Korban dalam kasus ini adalah masyarakat kecil, saran Anda bagaimana masyarakat bisa menjaga hak miliknya dalam hal ini lahan/tanah agar tidak diserobot oleh pihak lain, terlebih penguasaan atas lahan tersebut masih berdasarkan girik?

Saran saya, masyarakat harus memiliki kesadaran hukum bahwa girik bukan bukti terkuat untuk kepemilikan. Siapa pun yang memiliki girik, letter C atau surat sejenis, segera ke kelurahan untuk mengikuti program pemerintah yang namanya pendaftaran tanah sistematis lengkap, masyarakat akan dimudahkan, segala urusan di BPN gratis, untuk BPHTB untuk luasan-luasan tertentu juga tidak dikenai biaya. Segera dokumen yang dibutuhkan disiapkan bawa ke kelurahan. Yang jelas begini, kalau sudah tercatat di BPN maka akan membentengi jika ada pihak-pihak lain yang ingin mengklaim tanah itu. Tapi kalau masyarakat tidak memiliki kesadaran untuk mengurus surat tanahnya, maka kerawanan masalah seperti ini akan terus terjadi. Sementara BPN tidak tahu apa yang terjadi di sana itu. Sudah berantem baru BPN terseret-seret.

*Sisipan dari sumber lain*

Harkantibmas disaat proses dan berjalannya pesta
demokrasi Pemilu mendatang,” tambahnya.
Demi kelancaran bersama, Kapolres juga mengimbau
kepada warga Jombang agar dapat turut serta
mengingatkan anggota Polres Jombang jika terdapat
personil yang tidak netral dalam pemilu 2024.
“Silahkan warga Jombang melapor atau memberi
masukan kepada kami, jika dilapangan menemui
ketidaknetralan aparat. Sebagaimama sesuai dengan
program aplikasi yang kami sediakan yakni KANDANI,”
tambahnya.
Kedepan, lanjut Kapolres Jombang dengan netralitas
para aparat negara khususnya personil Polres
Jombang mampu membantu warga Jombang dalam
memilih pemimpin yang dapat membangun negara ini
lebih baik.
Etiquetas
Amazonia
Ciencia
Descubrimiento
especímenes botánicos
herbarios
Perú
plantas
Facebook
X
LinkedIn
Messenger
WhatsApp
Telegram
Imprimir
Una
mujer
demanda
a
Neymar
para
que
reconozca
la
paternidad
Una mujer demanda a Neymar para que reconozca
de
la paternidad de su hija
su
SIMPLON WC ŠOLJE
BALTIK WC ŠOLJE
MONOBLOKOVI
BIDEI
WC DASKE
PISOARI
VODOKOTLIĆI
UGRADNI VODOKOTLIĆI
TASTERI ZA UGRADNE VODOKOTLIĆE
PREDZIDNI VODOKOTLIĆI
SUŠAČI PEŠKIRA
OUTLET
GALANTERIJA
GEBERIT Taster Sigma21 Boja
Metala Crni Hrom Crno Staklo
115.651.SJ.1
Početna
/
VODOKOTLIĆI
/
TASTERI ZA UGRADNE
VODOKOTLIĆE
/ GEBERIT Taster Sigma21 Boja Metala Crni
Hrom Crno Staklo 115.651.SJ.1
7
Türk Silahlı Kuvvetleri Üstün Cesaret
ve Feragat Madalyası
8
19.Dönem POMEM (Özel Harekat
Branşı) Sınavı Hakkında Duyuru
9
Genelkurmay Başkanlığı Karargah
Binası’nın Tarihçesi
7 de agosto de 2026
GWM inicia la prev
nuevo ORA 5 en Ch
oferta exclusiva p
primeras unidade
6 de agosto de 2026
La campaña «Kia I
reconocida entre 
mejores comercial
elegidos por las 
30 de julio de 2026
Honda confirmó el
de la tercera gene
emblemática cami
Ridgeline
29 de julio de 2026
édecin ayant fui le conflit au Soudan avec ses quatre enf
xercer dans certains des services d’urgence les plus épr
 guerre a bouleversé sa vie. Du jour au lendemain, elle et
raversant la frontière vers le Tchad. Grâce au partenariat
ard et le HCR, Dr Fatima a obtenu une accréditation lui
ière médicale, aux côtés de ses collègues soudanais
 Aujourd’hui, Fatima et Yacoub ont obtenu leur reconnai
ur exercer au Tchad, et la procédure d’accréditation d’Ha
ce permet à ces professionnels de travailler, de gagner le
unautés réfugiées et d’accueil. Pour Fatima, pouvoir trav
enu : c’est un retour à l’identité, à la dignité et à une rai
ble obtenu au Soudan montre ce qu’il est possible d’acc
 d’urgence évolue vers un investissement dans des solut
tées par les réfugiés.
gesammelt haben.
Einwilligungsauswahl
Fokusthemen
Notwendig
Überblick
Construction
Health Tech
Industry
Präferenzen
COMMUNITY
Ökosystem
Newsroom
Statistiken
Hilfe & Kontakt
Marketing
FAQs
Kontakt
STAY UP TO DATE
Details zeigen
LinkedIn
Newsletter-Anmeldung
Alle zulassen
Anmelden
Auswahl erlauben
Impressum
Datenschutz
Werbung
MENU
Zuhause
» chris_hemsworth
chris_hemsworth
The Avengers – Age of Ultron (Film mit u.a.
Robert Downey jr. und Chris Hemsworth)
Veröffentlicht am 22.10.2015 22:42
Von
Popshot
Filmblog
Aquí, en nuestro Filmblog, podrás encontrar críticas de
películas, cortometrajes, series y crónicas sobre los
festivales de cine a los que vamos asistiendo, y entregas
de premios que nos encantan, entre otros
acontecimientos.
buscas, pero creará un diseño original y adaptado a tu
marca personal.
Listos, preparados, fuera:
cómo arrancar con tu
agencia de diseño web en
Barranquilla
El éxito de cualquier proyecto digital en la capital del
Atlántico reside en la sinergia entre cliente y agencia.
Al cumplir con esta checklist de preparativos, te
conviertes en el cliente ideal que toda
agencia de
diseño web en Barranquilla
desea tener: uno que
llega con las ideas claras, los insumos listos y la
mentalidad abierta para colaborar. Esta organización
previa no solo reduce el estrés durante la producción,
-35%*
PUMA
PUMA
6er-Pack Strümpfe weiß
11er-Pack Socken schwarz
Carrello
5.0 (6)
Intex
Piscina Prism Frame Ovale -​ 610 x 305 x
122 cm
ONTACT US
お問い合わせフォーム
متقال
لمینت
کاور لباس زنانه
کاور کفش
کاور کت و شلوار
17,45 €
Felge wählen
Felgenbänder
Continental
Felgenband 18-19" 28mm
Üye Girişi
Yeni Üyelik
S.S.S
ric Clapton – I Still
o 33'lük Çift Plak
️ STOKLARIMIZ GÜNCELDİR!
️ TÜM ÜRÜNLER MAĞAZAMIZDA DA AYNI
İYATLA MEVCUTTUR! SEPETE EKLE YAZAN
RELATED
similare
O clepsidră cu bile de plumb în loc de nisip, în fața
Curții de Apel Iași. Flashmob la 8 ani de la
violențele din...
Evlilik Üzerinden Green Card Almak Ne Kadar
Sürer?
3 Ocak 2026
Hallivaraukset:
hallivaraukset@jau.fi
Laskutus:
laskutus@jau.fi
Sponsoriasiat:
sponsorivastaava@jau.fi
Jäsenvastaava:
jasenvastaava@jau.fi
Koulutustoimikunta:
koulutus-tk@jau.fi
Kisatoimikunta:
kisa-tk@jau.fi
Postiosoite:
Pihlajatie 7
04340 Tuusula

Menteri mengakui ada mafia tanah, dan ada yang tertangkap. Bagaimana BPN menyikapi itu agar lebih berhati-hati?

Mafia tanah itu hanya bisa dibaui tetapi tidak bisa dilihat. Siapa yang mau kita tuduh mafia, sulit dan tidak ada. Karena dia selalu testing in the water. Dan cara masuknya formil, jangan dikira mafia itu masuknya lewat jalur belakang. Dia menggunakan aturan-aturan, bahwa tanah harus didaftarkan, kalau ada surat yang hilang harus dilaporkan kehilangannya, dia menggunakan cara-cara itu. Nah sekarang tinggal bagaimana kita berkoordinasi dengan baik. Oke BPN menjalankan fungsinya, dia akan mengadministrasi pertanahan tetapi dia punya jaringan dan melakukan koordinasi dengan pihak kepolisian. Kita bersama-sama melakukan early warning system, jika sudah bau-baunya tercium kita akan berhati-hati.

Kalau dibilang menghimbau, sesungguhnya aparat kita tidak main-main. Memang kami tak menutup ada rekan kami yang terkena OTT atau juga operasi saber pungli, dan sebagainya. Institusi ini keras, kita sudah berubah jadi kalau anda masih tetap tidak bisa mengikuti maka harus tanggungjawab sendiri. Kami tidak akan membela aparat yang melakukan pelanggaran. Sudah dikasih tahu, system sudah dibuat kok masih mau main-main.